Lesson: Sampling and Sampling Distributions
Lesson: Sampling and Sampling Distributions
What is Sampling?
In statistics, sampling is the process of selecting a subset (or "sample") from a larger group
(or "population") to gather information and make inferences about the entire group. It's often
impossible or impractical to study every single member of a population, so we use samples
to represent them.
Why do we sample?
● Cost-effectiveness: Studying a sample is usually much cheaper than
studying an entire population.
● Time efficiency: Gathering data from a sample takes less time.
● Feasibility: For some populations (e.g., all fish in the ocean), it's physically
impossible to examine every individual.
● Accuracy: A well-chosen sample can often provide results that are just as
accurate (or even more so) than studying the entire population, especially if the
population is very large.
Key Terms
● Population: The entire group that we are interested in studying.
● Sample: A subset of the population that we collect data from.

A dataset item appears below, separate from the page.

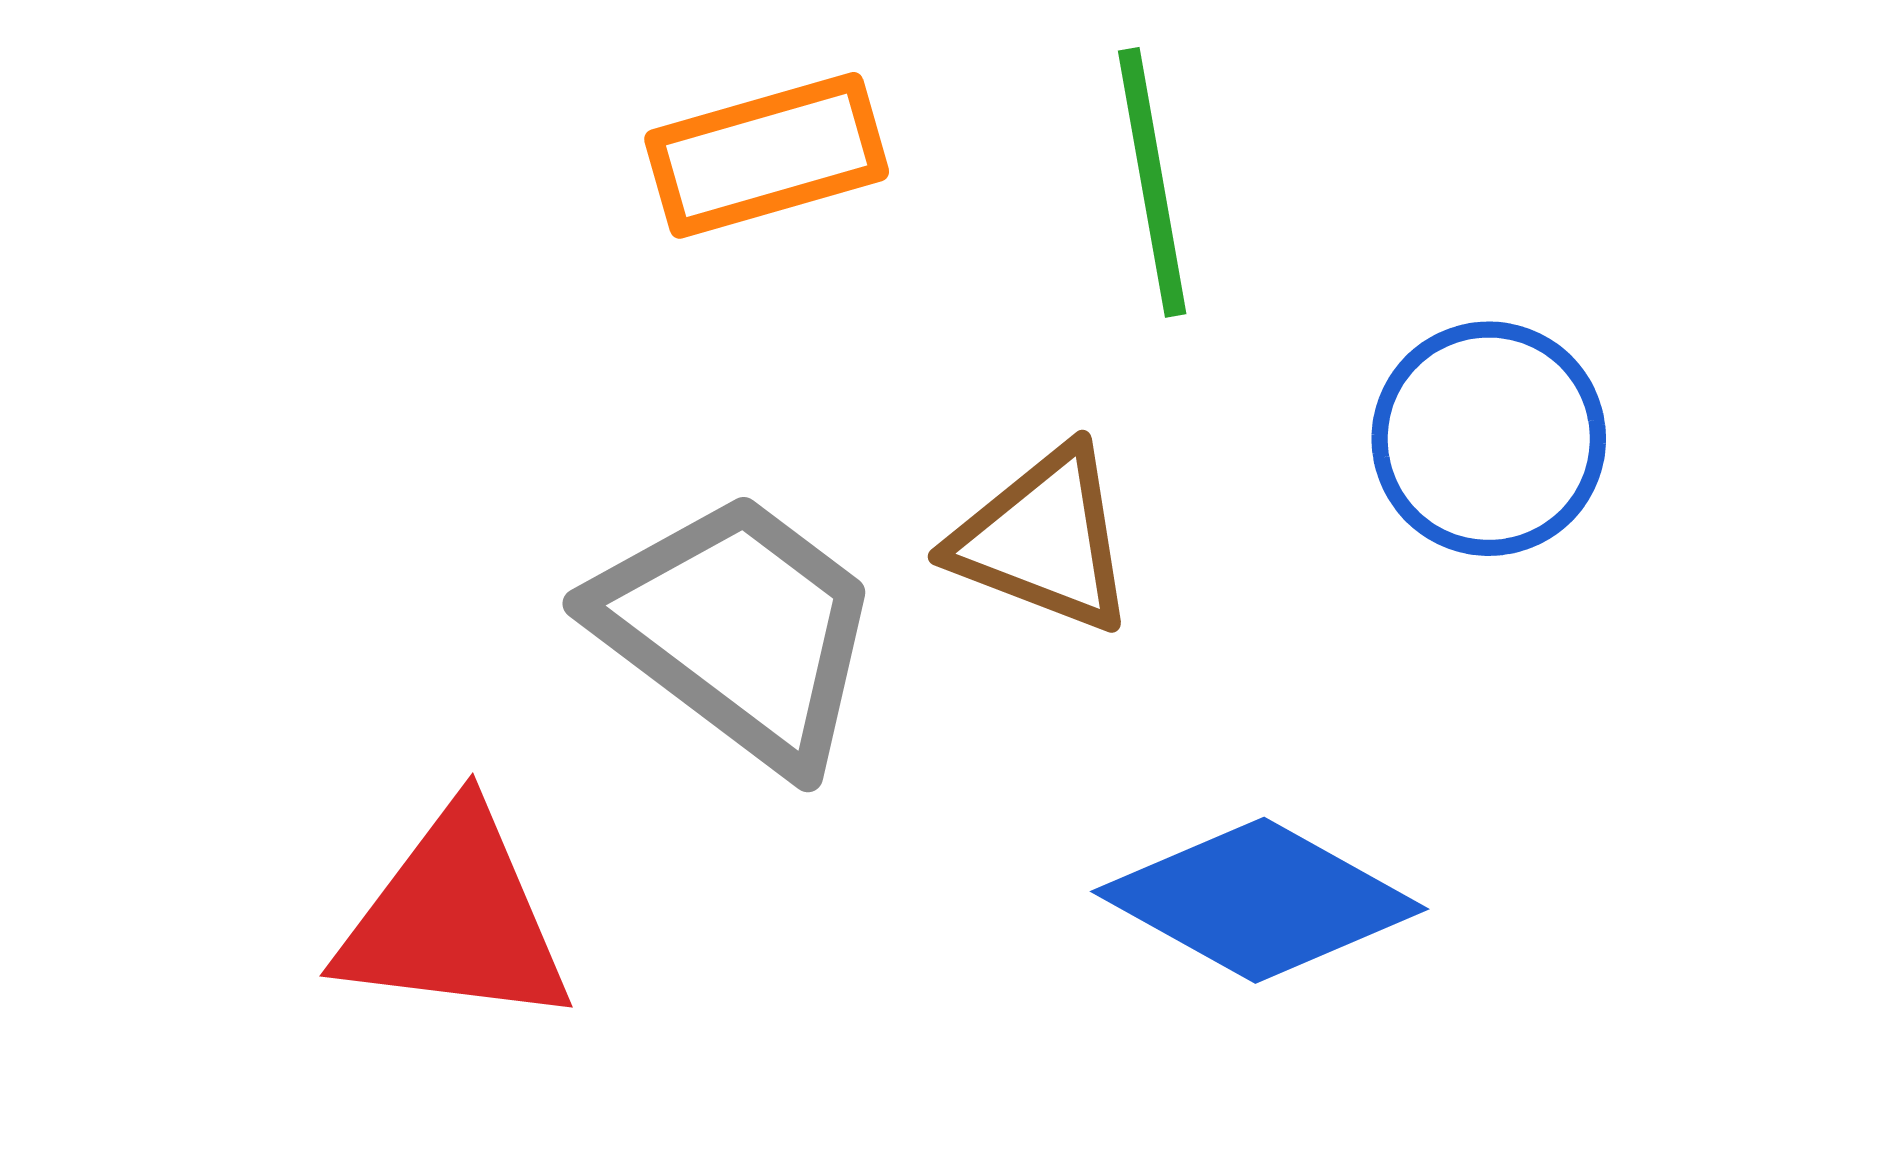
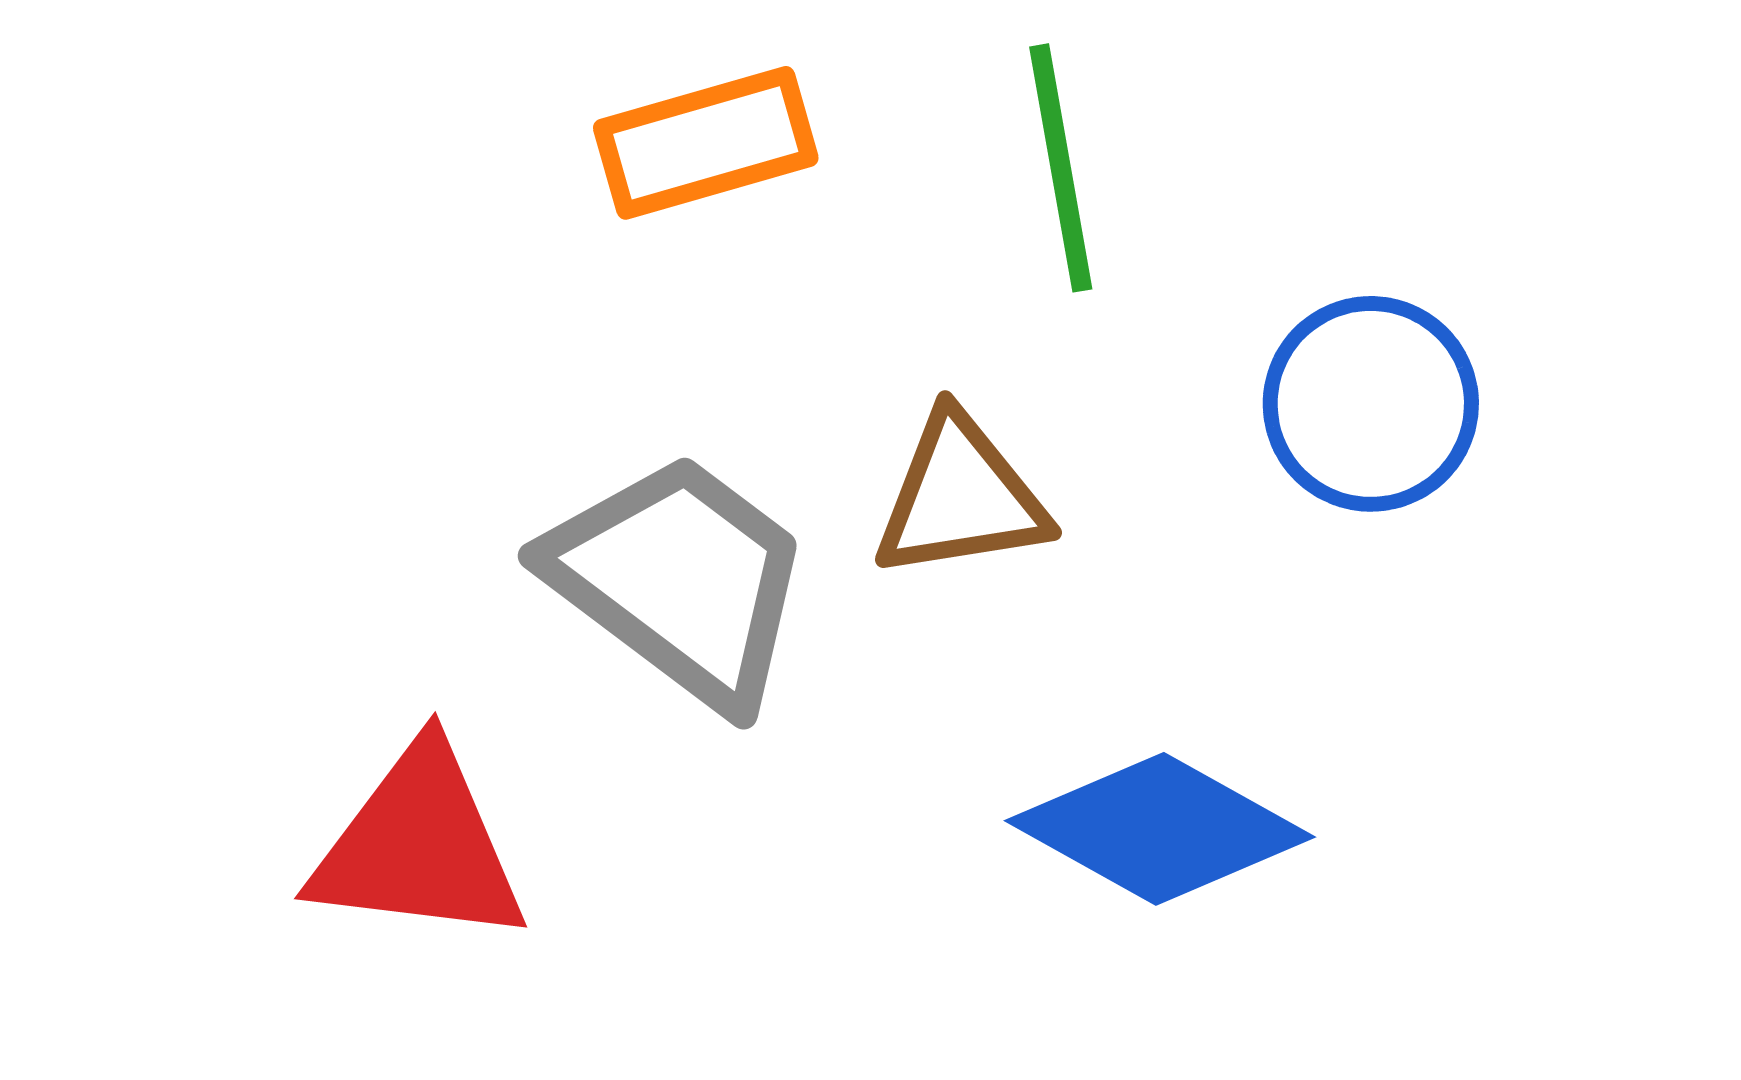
brown triangle: (1044, 540) -> (961, 497), turned -30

● Parameter: A numerical value that describes a characteristic of the
population (e.g., the average height of all students in a university).
● Statistic: A numerical value that describes a characteristic of the sample
(e.g., the average height of a sample of students from that university).
● Sampling Frame: A list of all the individuals or units in the population from
which the sample is selected.
Sampling Methods
There are various methods for selecting a sample. Here are some common ones:
● Simple Random Sampling: Every member of the population has an equal
chance of being selected. (e.g., drawing names from a hat).
● Stratified Sampling: The population is divided into subgroups (strata) based
on shared characteristics (e.g., age, gender), and a random sample is taken from each
stratum. This ensures representation from all subgroups.
● Systematic Sampling: Members of the population are selected at regular
intervals (e.g., every 10th person on a list).
● Cluster Sampling: The population is divided into clusters (e.g., geographic
regions), and a random sample of clusters is selected. All individuals within the
selected clusters are included in the sample.
● Convenience Sampling: Individuals are selected based on their availability or
ease of access. This method is often the easiest, but it can lead to biased results.
● Multistage Sampling: A combination of two or more sampling methods. For
example, a researcher might first use cluster sampling to select school districts, and
then use simple random sampling to select students within those districts.
Sampling Distributions
A sampling distribution is the probability distribution of a statistic (like the sample mean)
that is obtained through repeated sampling from the same population.
Imagine you take many different samples from the same population, and for each sample,
you calculate the sample mean. If you make a histogram of all those sample means, that
histogram approximates the sampling distribution of the sample mean.
Key Properties of Sampling Distributions (for the Sample Mean)
● Central Limit Theorem: For a sufficiently large sample size (usually n ≥ 30),
the sampling distribution of the sample mean will be approximately normal, regardless
of the shape of the original population's distribution.
● Mean of the Sampling Distribution: The mean of the sampling distribution of
the sample mean (µx̄ ) is equal to the population mean (µ).
● Standard Error of the Mean: The standard deviation of the sampling
distribution of the sample mean is called the standard error of the mean (σx̄ ). It is
calculated as σx̄ = σ / √n, where σ is the population standard deviation and n is the
sample size. The standard error measures how much the sample means are likely to
vary from the population mean.